Beleza Necessária

Marcelo Lima - O Estado de S. Paulo

Para o designer David Trubridge, o belo é o antídoto contra o descartável

O designer britânico David Trubridge, tendo ao fundo alguma de suas criações

O designer britânico David Trubridge, tendo ao fundo alguma de suas criações Foto: Richard Brimer

Consciência ambiental e natureza são assuntos indissociáveis do trabalho do designer britânico, radicado na Nova Zelândia, David Trubridge. Famoso por suas luminárias de grandes dimensões, de desenho engenhoso e construção manual, Trubridge esteve em São Paulo, na semana passada, para proferir palestra e inaugurar uma exposição retrospectiva de seu trabalho. “Conheço pouco o Brasil, mas do que vi, me agrada a forma com a qual os designers parecem se relacionar com a natureza”, conforme ele afirmou, nesta entrevista ao Casa

Apesar da sua formação em engenharia, seus trabalhos têm muito de artístico. Esta sua intuição é inata ou foi adquirida ao longo da vida?

Acredito que todos nós nascemos com alguma intuição artística, mas claro que ela pode ser aprimorada. Para acessar essa dimensão, no entanto, creio que é necessário sair da superfície. É preciso mergulhar fundo. Encontrar lugares e situações que te possibilitem se conectar com algo mais profundo. Cada um tem sua forma de fazer isso. Pode ser através da música, da poesia, do contato com a natureza, como acontece muito comigo. Depois, claro, é preciso voltar à superfície e encontrar os materiais e técnicas capazes de realizar sua intuição.
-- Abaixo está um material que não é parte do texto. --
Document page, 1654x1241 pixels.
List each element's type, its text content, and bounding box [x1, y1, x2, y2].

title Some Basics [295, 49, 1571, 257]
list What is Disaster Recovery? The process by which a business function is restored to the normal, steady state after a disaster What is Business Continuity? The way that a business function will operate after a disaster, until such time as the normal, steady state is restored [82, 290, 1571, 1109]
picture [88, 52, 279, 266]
Mas é fundamental que este contato prévio ocorra, caso contrário nada acontece, só design superficial. 

Luminária criada pelo designer David Trubridge, a partir de lâminas de madeira, tendo ao fundo planta que lhe serviu de inspiração

Luminária criada pelo designer David Trubridge, a partir de lâminas de madeira, tendo ao fundo planta que lhe serviu de inspiração Foto: Richard Brimer

O senhor se tornou conhecido por suas luminárias de grandes dimensões. De onde vem este interesse por trabalhar formatos maiores?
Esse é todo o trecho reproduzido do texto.